ITEP’s newly updated study, Who Pays? A Distributional Analysis of the Tax Systems in All 50 States, measures state and local taxes paid by different income groups. The study reveals that families with incomes over $400,000 pay just over 5.5 percent of their incomes in state and local taxes, while families with incomes under $50,000 pay between nine and 10 percent. For a single parent with a minimum wage income, one tenth of his or her income will go to taxes. OK Policy put out a press release commenting on the report’s findings. The Tulsa World article on the report generated several hundred comments on the paper’s website, many of them debating who does, and should, pay taxes.

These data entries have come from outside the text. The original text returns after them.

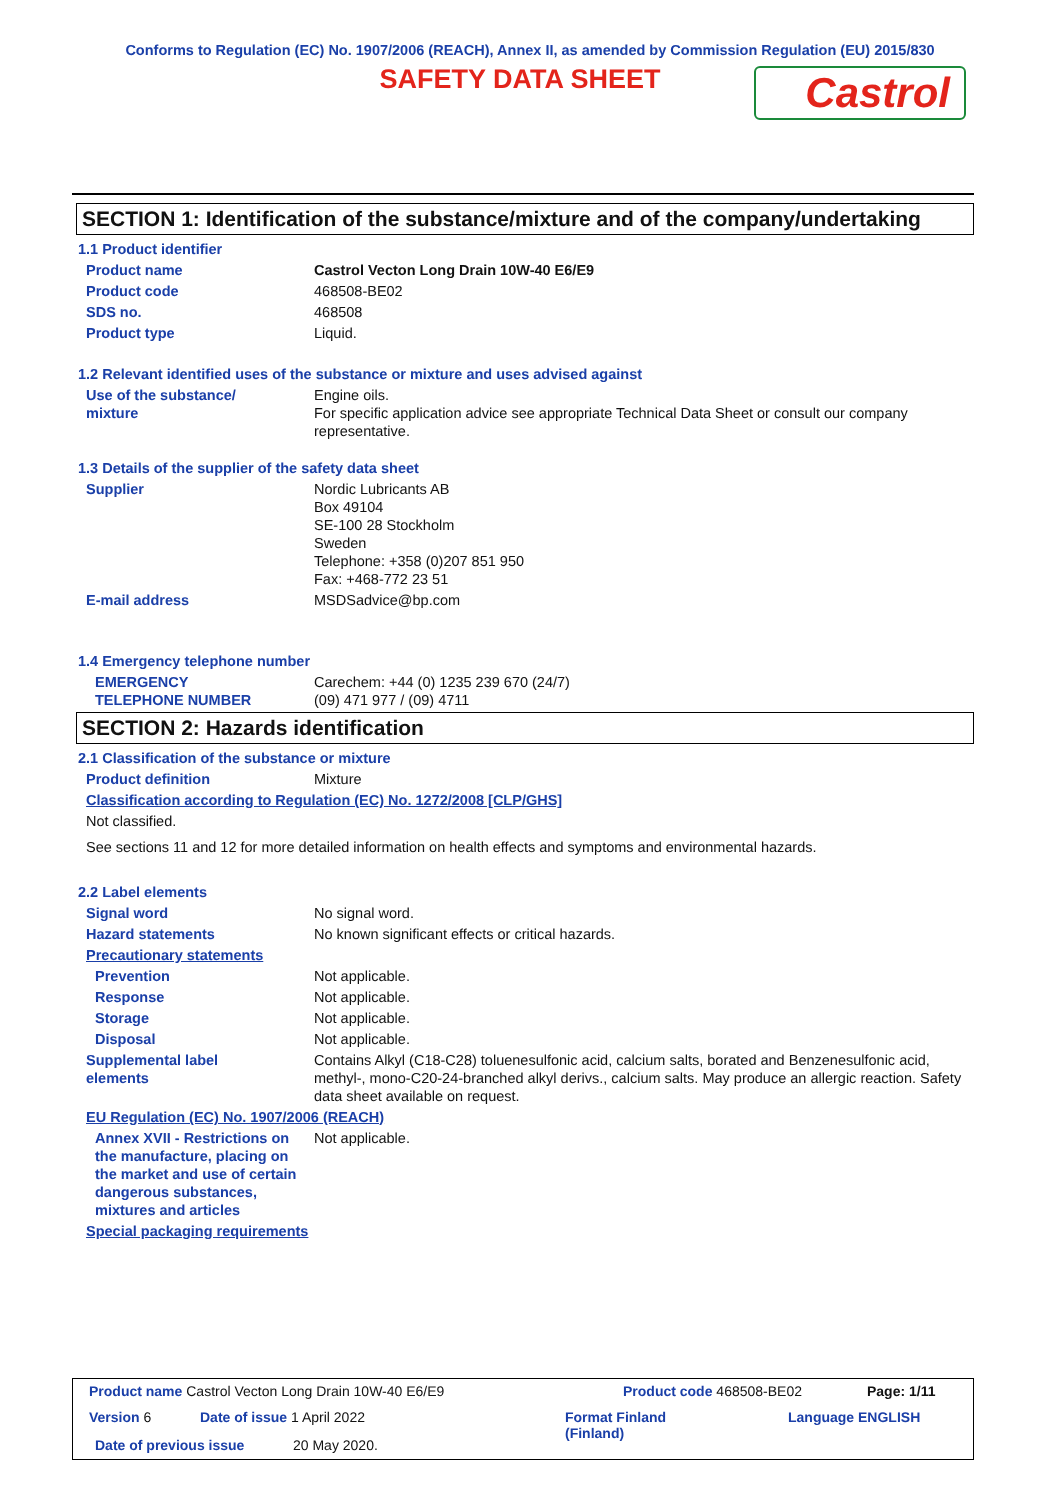Conforms to Regulation (EC) No. 1907/2006 (REACH), Annex II, as amended by Commission Regulation (EU) 2015/830
SAFETY DATA SHEET
Castrol
SECTION 1: Identification of the substance/mixture and of the company/undertaking
1.1 Product identifier
Product name Castrol Vecton Long Drain 10W-40 E6/E9
Product code 468508-BE02
SDS no. 468508
Product type Liquid.
1.2 Relevant identified uses of the substance or mixture and uses advised against
Use of the substance/
mixture Engine oils.
For specific application advice see appropriate Technical Data Sheet or consult our company representative.
1.3 Details of the supplier of the safety data sheet
Supplier Nordic Lubricants AB
Box 49104
SE-100 28 Stockholm
Sweden
Telephone: +358 (0)207 851 950
Fax: +468-772 23 51
E-mail address MSDSadvice@bp.com
1.4 Emergency telephone number
EMERGENCY
TELEPHONE NUMBER Carechem: +44 (0) 1235 239 670 (24/7)
(09) 471 977 / (09) 4711
SECTION 2: Hazards identification
2.1 Classification of the substance or mixture
Product definition Mixture
Classification according to Regulation (EC) No. 1272/2008 [CLP/GHS]
Not classified.
See sections 11 and 12 for more detailed information on health effects and symptoms and environmental hazards.
2.2 Label elements
Signal word No signal word.
Hazard statements No known significant effects or critical hazards.
Precautionary statements
Prevention Not applicable.
Response Not applicable.
Storage Not applicable.
Disposal Not applicable.
Supplemental label
elements Contains Alkyl (C18-C28) toluenesulfonic acid, calcium salts, borated and Benzenesulfonic acid, methyl-, mono-C20-24-branched alkyl derivs., calcium salts. May produce an allergic reaction. Safety data sheet available on request.
EU Regulation (EC) No. 1907/2006 (REACH)
Annex XVII - Restrictions on the manufacture, placing on the market and use of certain dangerous substances, mixtures and articles Not applicable.
Special packaging requirements
Product name Castrol Vecton Long Drain 10W-40 E6/E9
Product code 468508-BE02 Page: 1/11
Version 6 Date of issue 1 April 2022
Format Finland
(Finland)
Language ENGLISH
Date of previous issue 20 May 2020.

The chart below shows the shares of family income affected by state and local taxes for non-elderly taxpayers for 2007:
Is it fair? The Who Pays? report says,
Fairness is, of course, in the eye of the beholder. Yet almost anyone would agree that the best-off families should pay at a tax rate at least equal to what low- and middle-income families pay.
Tax fairness means that everybody should pay a balanced share of taxes. In tax systems, it is important for taxpayers in similar financial conditions to pay similar amounts in taxes. But, it is just as important for taxpayers who are better off to pay at least the same proportion of income in taxes as those who are less well off.
Why do the poor pay a higher percentage? According to OK Policy’s Online Budget Guide, a tax is regressive if those with low incomes pay a larger share of income in taxes than those with higher incomes. Almost any tax on necessities, such as the sales tax, is regressive because lower income people must spend a larger share of their income on these necessities and thus in taxes. Plus, sales taxes are levied at a flat rate, so everyone pays the same taxes on their groceries whether they have high incomes or make minimum wage.
What can we do about it? Despite the disproportionate nature of Oklahoma’s sales, excise and property taxes, the state has made some progress over the past decade to equalize the impact of taxes on low- and middle-income families. As a recent OK Policy blog post discussed, a new report from the Center on Budget Policy and Priorities finds that as a result of a number of policy changes enacted in recent years – including an increase in the standard deduction and the creation of a state Earned Income Tax Credit (EITC) and state child tax credit – Oklahoma families below the poverty level are no longer subjected to the state income tax.
This is important progress, but addressing the continued inequities in our tax system should remain a priority in the years ahead. Among the options for future tax reform that would create a more balanced tax system are increasing the state EITC, strengthening the sales tax credit that offsets the sales tax on groceries, increasing the personal exemption, stretching out our tax brackets to allow more initial income to be taxed at lower rates, and providing a property tax credit for renters.
(ITEP is a non-partisan research and education organization focused on government taxation and spending policies.)